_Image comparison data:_
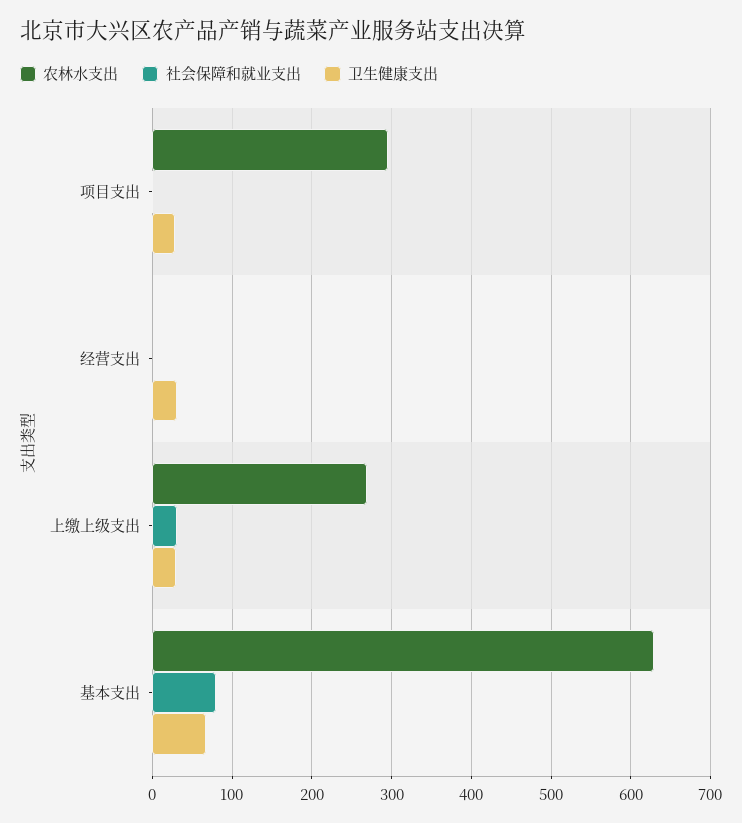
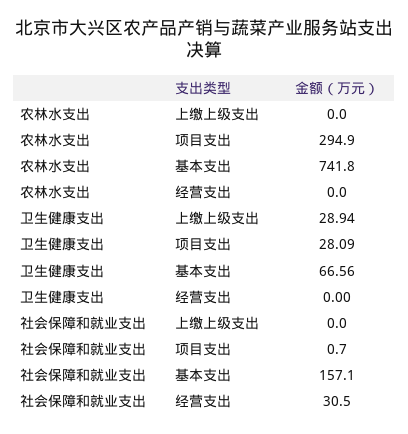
社会保障和就业支出, 经营支出: 0 -> 30.5
卫生健康支出, 经营支出: 30 -> 0
农林水支出, 上缴上级支出: 270 -> 0
社会保障和就业支出, 上缴上级支出: 30 -> 0
农林水支出, 基本支出: 630 -> 741.8
社会保障和就业支出, 基本支出: 80 -> 157.1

_TRY IT:_ Write out the line containing "农林水支出, 上缴上级支出: 270 -> 0" and every line after it through the end of the entries. Keep each one exactly as it is, and add nothing.

_TASK RESULT:_
农林水支出, 上缴上级支出: 270 -> 0
社会保障和就业支出, 上缴上级支出: 30 -> 0
农林水支出, 基本支出: 630 -> 741.8
社会保障和就业支出, 基本支出: 80 -> 157.1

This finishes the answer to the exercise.